Mirror’s Edge: First Person Issues

Looks like I’m not finishing Story Mode today after all. The game crashed in the middle of a recent session, and has since then has refused to start up. Sometimes I just get a splash screen and nothing else, sometimes it gives me an “illegal operation” error, once and only once did it start up successfully. I don’t know why this suddenly started happening after a period of trouble-free operation. Or, well, not quite trouble-free: I had problems at the very beginning with environmental sounds — traffic noises and the like — being entirely too loud and drowning out the voices. Apparently the game was trying to do things with point sound sources that my hardware didn’t support, and the solution was to turn off hardware sound acceleration.

Anyway, I said I’d post about the interface, and I can still do that. Platforming in first person presents some difficulty, especially when the game tries to create a sense of immediacy by shaking the camera, as happens whenever you break down a door in ME. Also, one of the moves you can do to avoid damage and maintain momentum is a tuck-and-roll at the end of a fall, which is rather disorienting, because the camera actually does a quick 360-degree pitch.

The thing I most anticipated having problems with was judging exactly when to jump when running toward the edge of a roof. In part, the game solves this by doing something rare for a first-person game: if you look downward, you can actually see yourself. Most first-person games — which are mostly shooters — display, at most, an arm holding a gun. I can think of only two other first-person games I’ve played that gave the player a visible body: Trespasser (the Jurassic Park game) and Montezuma’s Return (a 3D sequel to the classic 2D platformer Montezuma’s Revenge). Montezuma’s Return did it because, like Mirror’s Edge, it’s a first-person platformer; Trespasser did it out of a misguided sense of realism, which pretty much describes every design decision in Trespasser. At any rate, if you’re really worried about jumping at the right moment in ME, you can watch your feet while you run. But honestly, I haven’t found this necessary. If I find myself missing a ledge by inches, I find it’s more productive to just get a better run-up. Running in this game means accelerating, and a few extra feet of acceleration can mean a lot.

To me, the bigger way that the first-person view affects things is when you’re climbing ladders and pipes and the like. For a game with such gorgeous scenery, you spend a lot of time facing into walls. When you reach the end of a climb, you often need to twist the view around to locate the next pipe you need to jump to, and then your vantage can make it difficult to judge if it’s close enough and whether or not you’re actually pointed in exactly the right direction to grab it. The game has a clever way around this: when something can be grabbed, the player character will reach towards it with a visible hand. It took me a while to figure this out. It’s invaluable feedback once you recognize it, but I think it’s telling that tricks like this were necessary.

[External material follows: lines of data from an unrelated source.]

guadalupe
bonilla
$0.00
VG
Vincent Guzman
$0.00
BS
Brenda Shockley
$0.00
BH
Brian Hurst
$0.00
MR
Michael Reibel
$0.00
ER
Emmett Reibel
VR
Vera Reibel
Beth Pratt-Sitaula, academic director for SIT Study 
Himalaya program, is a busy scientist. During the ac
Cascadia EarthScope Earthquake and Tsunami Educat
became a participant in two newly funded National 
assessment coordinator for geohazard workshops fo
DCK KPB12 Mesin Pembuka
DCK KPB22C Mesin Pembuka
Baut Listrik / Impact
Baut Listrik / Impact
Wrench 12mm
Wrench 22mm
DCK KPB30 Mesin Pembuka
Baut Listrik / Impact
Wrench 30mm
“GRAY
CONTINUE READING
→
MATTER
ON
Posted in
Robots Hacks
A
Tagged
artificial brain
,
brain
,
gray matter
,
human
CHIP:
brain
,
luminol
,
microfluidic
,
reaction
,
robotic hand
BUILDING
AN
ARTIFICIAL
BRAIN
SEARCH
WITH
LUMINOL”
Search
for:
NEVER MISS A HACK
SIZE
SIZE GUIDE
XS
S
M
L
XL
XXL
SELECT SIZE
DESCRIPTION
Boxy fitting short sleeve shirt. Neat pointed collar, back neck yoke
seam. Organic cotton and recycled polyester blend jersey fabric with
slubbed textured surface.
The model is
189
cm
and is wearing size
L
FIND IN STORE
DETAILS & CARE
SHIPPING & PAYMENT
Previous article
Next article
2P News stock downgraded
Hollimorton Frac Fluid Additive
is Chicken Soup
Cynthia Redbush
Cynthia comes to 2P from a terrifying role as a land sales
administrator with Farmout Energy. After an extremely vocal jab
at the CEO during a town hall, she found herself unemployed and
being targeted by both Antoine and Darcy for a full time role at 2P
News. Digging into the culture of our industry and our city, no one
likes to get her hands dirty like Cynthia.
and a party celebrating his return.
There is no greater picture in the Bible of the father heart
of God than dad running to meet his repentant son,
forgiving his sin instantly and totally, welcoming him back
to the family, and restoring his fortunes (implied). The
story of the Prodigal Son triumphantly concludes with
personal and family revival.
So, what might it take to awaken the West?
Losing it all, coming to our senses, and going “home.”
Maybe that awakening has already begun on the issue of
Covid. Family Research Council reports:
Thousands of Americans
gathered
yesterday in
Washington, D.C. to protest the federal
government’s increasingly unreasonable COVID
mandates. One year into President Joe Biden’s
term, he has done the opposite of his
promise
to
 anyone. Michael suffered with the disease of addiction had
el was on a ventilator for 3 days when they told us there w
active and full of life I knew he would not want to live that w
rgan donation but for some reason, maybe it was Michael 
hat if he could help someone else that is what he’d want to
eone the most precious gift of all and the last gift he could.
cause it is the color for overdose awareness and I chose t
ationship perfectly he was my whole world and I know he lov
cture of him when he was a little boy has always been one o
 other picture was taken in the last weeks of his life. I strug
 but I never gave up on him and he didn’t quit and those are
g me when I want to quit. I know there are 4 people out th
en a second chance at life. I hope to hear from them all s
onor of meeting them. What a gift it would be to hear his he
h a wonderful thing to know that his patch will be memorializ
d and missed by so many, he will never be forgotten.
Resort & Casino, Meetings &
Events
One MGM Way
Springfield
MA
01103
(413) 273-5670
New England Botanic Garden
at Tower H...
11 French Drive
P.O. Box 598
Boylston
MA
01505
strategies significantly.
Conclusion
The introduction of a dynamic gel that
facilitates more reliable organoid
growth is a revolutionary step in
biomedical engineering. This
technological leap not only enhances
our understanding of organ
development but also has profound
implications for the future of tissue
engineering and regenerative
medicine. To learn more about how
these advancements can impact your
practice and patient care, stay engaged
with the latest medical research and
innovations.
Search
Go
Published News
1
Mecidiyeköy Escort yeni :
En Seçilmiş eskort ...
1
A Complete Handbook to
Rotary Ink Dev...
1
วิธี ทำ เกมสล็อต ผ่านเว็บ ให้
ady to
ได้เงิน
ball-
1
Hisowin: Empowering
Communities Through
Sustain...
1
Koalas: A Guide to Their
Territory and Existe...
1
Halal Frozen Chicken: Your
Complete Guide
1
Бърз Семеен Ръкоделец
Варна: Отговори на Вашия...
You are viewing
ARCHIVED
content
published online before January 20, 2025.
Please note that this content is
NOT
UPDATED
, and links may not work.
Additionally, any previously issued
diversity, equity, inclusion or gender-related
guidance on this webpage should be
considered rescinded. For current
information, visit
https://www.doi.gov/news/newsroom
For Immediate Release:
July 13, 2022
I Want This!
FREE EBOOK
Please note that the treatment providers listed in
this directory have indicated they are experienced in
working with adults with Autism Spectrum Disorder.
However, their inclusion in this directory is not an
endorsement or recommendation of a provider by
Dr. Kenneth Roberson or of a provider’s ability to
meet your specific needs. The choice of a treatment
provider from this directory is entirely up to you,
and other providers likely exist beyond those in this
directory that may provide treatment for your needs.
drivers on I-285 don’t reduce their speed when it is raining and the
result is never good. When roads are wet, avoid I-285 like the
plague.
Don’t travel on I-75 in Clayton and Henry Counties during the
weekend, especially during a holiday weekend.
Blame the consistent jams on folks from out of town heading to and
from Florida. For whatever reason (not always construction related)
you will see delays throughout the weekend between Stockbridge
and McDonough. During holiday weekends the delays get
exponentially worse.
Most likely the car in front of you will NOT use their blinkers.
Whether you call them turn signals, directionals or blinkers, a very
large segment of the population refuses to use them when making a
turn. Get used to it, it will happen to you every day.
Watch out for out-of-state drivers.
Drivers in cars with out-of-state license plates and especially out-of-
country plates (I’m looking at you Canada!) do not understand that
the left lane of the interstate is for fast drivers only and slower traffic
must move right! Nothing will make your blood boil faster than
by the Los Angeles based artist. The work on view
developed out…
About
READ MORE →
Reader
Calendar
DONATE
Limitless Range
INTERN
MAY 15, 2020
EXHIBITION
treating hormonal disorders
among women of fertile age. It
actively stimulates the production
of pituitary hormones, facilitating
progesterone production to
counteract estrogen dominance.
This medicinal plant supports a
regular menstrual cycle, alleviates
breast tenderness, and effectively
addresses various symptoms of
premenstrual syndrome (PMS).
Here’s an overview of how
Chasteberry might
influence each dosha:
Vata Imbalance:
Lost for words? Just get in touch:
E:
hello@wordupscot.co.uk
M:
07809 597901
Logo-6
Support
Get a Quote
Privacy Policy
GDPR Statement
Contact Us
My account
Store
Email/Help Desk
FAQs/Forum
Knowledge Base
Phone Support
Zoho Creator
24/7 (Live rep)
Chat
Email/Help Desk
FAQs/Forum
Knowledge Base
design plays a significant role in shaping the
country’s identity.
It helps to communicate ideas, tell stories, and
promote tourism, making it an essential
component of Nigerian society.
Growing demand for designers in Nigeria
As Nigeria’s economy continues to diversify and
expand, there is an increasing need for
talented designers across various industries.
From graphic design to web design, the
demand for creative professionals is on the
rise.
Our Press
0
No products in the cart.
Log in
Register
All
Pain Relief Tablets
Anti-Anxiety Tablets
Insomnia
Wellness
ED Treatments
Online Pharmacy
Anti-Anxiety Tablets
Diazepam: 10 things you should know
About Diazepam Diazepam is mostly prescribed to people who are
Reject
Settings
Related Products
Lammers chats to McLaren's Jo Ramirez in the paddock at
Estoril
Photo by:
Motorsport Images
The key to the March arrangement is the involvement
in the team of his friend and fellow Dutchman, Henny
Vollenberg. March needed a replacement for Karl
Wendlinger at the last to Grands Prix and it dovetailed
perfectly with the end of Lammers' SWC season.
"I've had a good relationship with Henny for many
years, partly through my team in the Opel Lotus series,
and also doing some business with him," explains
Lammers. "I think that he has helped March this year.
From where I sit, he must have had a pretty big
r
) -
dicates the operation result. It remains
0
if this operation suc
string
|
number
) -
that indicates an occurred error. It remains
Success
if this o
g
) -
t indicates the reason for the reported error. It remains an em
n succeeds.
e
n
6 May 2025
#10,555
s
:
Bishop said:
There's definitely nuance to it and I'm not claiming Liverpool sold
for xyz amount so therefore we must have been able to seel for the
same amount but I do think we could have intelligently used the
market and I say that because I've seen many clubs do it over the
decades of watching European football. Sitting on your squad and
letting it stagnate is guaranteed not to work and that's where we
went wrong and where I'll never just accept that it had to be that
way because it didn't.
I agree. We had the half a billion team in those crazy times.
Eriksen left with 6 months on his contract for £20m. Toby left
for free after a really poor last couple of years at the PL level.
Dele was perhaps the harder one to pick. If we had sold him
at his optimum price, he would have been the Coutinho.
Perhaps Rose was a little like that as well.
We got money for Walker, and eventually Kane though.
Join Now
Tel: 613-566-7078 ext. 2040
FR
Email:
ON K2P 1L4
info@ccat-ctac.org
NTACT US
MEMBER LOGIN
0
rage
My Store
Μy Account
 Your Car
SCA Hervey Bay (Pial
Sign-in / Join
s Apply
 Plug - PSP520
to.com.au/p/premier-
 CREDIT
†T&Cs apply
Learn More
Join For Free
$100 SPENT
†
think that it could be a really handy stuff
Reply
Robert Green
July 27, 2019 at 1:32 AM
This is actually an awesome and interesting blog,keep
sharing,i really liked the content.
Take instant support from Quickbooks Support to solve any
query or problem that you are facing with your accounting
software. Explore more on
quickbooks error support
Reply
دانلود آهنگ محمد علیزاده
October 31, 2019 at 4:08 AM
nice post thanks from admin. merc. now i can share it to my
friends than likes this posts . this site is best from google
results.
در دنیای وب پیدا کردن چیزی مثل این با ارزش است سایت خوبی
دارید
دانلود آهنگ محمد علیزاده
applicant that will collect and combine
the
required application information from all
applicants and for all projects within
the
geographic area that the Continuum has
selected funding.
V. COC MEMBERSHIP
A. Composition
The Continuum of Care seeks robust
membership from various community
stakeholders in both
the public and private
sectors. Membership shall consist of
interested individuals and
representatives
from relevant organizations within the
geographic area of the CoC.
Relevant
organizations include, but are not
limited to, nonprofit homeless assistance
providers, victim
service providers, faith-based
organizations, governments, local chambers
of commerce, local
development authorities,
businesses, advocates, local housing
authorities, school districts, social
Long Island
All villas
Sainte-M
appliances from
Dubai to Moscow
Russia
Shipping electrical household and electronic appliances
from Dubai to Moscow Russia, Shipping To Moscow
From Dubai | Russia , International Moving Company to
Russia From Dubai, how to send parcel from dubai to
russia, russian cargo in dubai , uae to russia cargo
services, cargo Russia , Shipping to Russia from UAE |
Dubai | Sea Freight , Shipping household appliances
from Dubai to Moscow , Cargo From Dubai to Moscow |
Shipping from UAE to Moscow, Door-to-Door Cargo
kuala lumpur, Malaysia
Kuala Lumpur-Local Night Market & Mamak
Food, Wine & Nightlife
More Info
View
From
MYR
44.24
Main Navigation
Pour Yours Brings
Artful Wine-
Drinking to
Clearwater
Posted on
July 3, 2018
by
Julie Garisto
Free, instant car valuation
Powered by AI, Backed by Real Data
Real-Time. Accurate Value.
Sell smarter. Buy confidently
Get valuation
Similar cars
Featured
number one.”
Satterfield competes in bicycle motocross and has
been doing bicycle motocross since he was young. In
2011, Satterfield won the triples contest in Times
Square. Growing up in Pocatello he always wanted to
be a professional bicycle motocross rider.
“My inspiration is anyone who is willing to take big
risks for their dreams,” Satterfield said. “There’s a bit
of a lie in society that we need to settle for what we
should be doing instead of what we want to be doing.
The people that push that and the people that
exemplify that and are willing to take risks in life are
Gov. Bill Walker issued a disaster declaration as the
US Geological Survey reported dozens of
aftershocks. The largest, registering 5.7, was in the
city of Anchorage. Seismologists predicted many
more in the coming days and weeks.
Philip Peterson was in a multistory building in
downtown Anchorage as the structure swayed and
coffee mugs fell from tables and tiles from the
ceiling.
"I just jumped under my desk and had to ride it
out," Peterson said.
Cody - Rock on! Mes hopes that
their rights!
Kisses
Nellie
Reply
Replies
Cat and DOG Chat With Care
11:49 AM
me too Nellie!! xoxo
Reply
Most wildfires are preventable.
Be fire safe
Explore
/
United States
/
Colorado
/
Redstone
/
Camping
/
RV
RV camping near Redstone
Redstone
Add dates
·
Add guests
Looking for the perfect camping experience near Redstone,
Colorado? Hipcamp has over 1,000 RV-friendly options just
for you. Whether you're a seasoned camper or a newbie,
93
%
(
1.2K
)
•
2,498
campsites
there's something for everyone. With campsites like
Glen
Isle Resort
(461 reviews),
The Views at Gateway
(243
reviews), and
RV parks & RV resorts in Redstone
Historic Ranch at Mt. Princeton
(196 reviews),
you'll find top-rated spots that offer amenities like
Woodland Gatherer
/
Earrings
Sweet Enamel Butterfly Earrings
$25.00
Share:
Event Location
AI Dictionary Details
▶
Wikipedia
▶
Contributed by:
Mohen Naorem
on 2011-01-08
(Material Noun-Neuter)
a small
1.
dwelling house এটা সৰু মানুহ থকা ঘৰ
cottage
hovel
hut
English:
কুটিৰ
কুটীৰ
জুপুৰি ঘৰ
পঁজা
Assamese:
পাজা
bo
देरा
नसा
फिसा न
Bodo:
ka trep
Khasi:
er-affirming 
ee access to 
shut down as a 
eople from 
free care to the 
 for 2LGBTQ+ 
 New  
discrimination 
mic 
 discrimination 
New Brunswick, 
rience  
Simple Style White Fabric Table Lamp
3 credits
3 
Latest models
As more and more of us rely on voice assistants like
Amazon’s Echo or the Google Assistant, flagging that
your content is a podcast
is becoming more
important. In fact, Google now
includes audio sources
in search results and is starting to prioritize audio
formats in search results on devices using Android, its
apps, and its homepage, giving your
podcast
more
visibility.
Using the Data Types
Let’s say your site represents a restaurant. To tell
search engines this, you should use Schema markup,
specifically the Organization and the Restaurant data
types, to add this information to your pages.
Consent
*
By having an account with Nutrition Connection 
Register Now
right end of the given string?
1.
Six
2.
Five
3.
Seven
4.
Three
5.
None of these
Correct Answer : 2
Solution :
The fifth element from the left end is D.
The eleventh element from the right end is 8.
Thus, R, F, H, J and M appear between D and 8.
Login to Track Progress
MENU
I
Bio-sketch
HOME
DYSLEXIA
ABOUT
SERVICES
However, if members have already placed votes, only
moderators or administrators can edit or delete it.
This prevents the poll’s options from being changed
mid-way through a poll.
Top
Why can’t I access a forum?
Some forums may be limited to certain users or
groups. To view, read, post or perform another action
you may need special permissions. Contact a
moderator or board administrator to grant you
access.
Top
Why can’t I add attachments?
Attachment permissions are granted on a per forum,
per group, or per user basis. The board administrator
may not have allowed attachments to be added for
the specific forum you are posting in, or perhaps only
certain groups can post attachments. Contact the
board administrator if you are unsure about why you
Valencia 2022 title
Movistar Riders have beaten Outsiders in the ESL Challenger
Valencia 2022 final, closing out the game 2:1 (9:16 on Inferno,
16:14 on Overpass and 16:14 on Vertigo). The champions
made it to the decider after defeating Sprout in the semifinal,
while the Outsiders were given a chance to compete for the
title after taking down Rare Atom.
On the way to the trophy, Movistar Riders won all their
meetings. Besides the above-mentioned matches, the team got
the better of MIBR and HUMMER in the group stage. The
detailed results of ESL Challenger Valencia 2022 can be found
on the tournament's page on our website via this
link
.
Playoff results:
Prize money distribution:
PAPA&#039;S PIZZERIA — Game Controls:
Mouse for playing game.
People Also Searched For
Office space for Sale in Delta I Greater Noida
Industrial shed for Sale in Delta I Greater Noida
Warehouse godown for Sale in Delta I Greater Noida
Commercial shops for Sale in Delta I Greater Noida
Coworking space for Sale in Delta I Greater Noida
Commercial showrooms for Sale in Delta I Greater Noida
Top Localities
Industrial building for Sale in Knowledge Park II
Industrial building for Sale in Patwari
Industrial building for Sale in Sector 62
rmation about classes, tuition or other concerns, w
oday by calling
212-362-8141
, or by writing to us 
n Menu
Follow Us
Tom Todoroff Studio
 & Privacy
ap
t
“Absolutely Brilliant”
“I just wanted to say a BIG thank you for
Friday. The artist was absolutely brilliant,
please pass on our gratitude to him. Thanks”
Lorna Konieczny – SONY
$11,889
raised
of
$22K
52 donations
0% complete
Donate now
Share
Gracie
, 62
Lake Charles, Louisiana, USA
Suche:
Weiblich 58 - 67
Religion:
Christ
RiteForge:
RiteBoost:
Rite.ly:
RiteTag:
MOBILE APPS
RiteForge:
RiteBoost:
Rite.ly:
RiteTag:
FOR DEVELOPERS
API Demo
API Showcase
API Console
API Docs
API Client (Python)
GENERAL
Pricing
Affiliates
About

It’s been pointed out before that a more traditional over-the-shoulder view allows the sight of the player character’s body to substitute for a sense that’s otherwise lost in games: proprioception, the sense of one’s own body’s position. ME gives you occasional body glimpses, but proprioception isn’t constant. The people who say that ME is immersive partly because of its first-person view really have it backward: if it’s immersive, it’s in spite of the first-person perspective, because it’s found ways to overcome the limitations of its viewpoint and its lack of normal sensory information. And sometimes it fails at that. That roll move is disorienting in part because it temporarily takes away the intuitive sense of which way is up, something provided by by the way the camera movement normally works in the game, and by the sense of balance in real life.